Diezine : Quand on a sorti notre premier EP on a été surpris de voir des chroniques à l’étranger, avant même de sortir un album ! Les fans de black metal ont quand même de sacrées antennes ! Alors c’est vrai qu’on est curieux de connaître les réactions après une sortie mais on ne peut pas dire que cela ait une influence sur notre travail. Notre musique est particulièrement introvertie et elle reflète plutôt ce qu’il y a de plus profond dans notre conscience. Quand on se concentre sur la composition, toutes les opinions et commentaires extérieurs deviennent des barrières. On a donc plutôt envie de savoir ce que les gens pensent du résultat final. Du coup, on a tendance à lire les chroniques de nos albums. C’est pour ça qu’on a traduit et lu les chroniques de nos sorties sur Thrashocore (rire). Désolé de faire des albums trop courts !
5. Vous faites une musique qui est mue par la haine, la colère, l’aigreur, l’esprit de vengeance... Pourtant à l’étranger on dit souvent que « les Japonais sont tous gentils », que « le Japon est un pays sûr et pacifique ». On a l’image d’un pays agréable, serein.
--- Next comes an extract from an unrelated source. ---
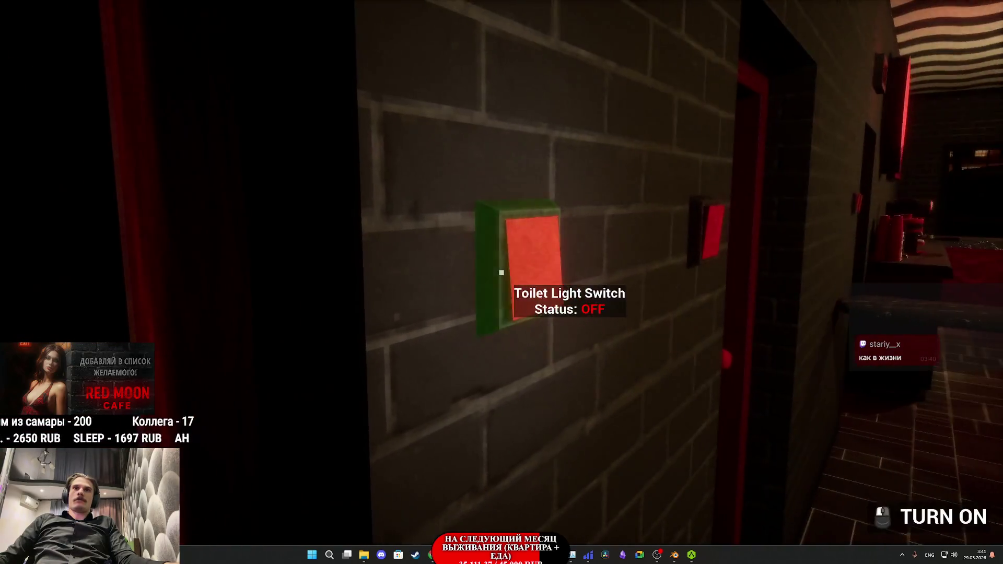
# Step: Switch on the storeroom light, take a coffee can from the shelf, and fill the grinder
pyautogui.click(502, 272)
Cela en étonne certains d’y trouver une musique comme la votre. D’ou vient votre « haine » ?
Diezine : C’est vrai, le Japon est un pays en paix et sûr. Il a un peu perdu de sa splendeur mais il reste un pays riche. Et s’il n’y a pas de problème de faim au niveau national et que les gens semblent satisfaits, il y a tout de même un sentiment de vide qui empêche d’être réellement satisfait. Le Japon c’est une société qui cherche la perfection. On y trouve normal de pouvoir tout faire, qu’il n’y ait pas d’impossible. C’est un pays où l’on bosse tous les jours sans que les trains ne soient en retard ne serait-ce que d’une minute. Le monde est devenu dur à vivre pour des gens comme nous, des personnes imparfaites qui ne peuvent malheureusement pas se familiariser à ce système si « parfait ». Du coup on devient une minorité. Et au Japon, quand on descend du bus, personne ne nous aide à y remonter. La deuxième chance, ça n’existe pas. Et puis il y a le problème de la politique. Un gouvernement traître à la Nation, de faux patriotes, une gauche de merde qui n’arrive pas à s’unir, une pléiade de problèmes au quotidien… On est largué, on n’a pas notre place… Alors on a bien entendu de la colère, mais on a surtout de la tristesse. Parce que la mort, on la voit, elle n’est pas si loin que ça. On a souvent l’impression d’être déjà morts. Notre black metal ce n’est pas de la fantasy, ce n’est pas un jeu en l’honneur d’un diable qui n’existe même pas. La vie réelle est déjà un enfer. Le Japon semble heureux, comme ça, en surface mais en fait l’air du Japon actuel est suffocant. Si on copiait une attitude occidentale et que nous nous réfugions dans des délires sur Dieu et Satan, ce ne serait rien d’autre que la fuite de la réalité. Nous, on veut au contraire raconter la réalité des choses.
Shit-Cho : Le Japon est un bon pays. Je suis content d’être né japonais. Malgré tout, je ne peux pas dire que je n’ai pas d’insatisfaction. La réalité ne se limite pas à ce que l’on peut voir avec ses yeux. Il existe une frustration, une aliénation, un complexe d’infériorité, un dégoût et un désespoir qui sont toujours comme une épée de Damoclès, comme une ombre sombre derrière soi. Et ce n’est pas facile de s’en débarrasser. Ces sentiments existent, c’est indéniable, mais leur cause n’est pas vraiment très claire. L’homme est une créature qui de naissance est faible et avide. Ça ne se corrige pas. En visualisant dans une certaine forme les raisons internes, on cherche peut-être juste à souffler un peu. Il y en a qui choisissent la littérature, d’autres la peinture, la musique, le cinéma… Nous, on a choisi le black metal. Mais au final personnellement j’aime plutôt bien le Japon…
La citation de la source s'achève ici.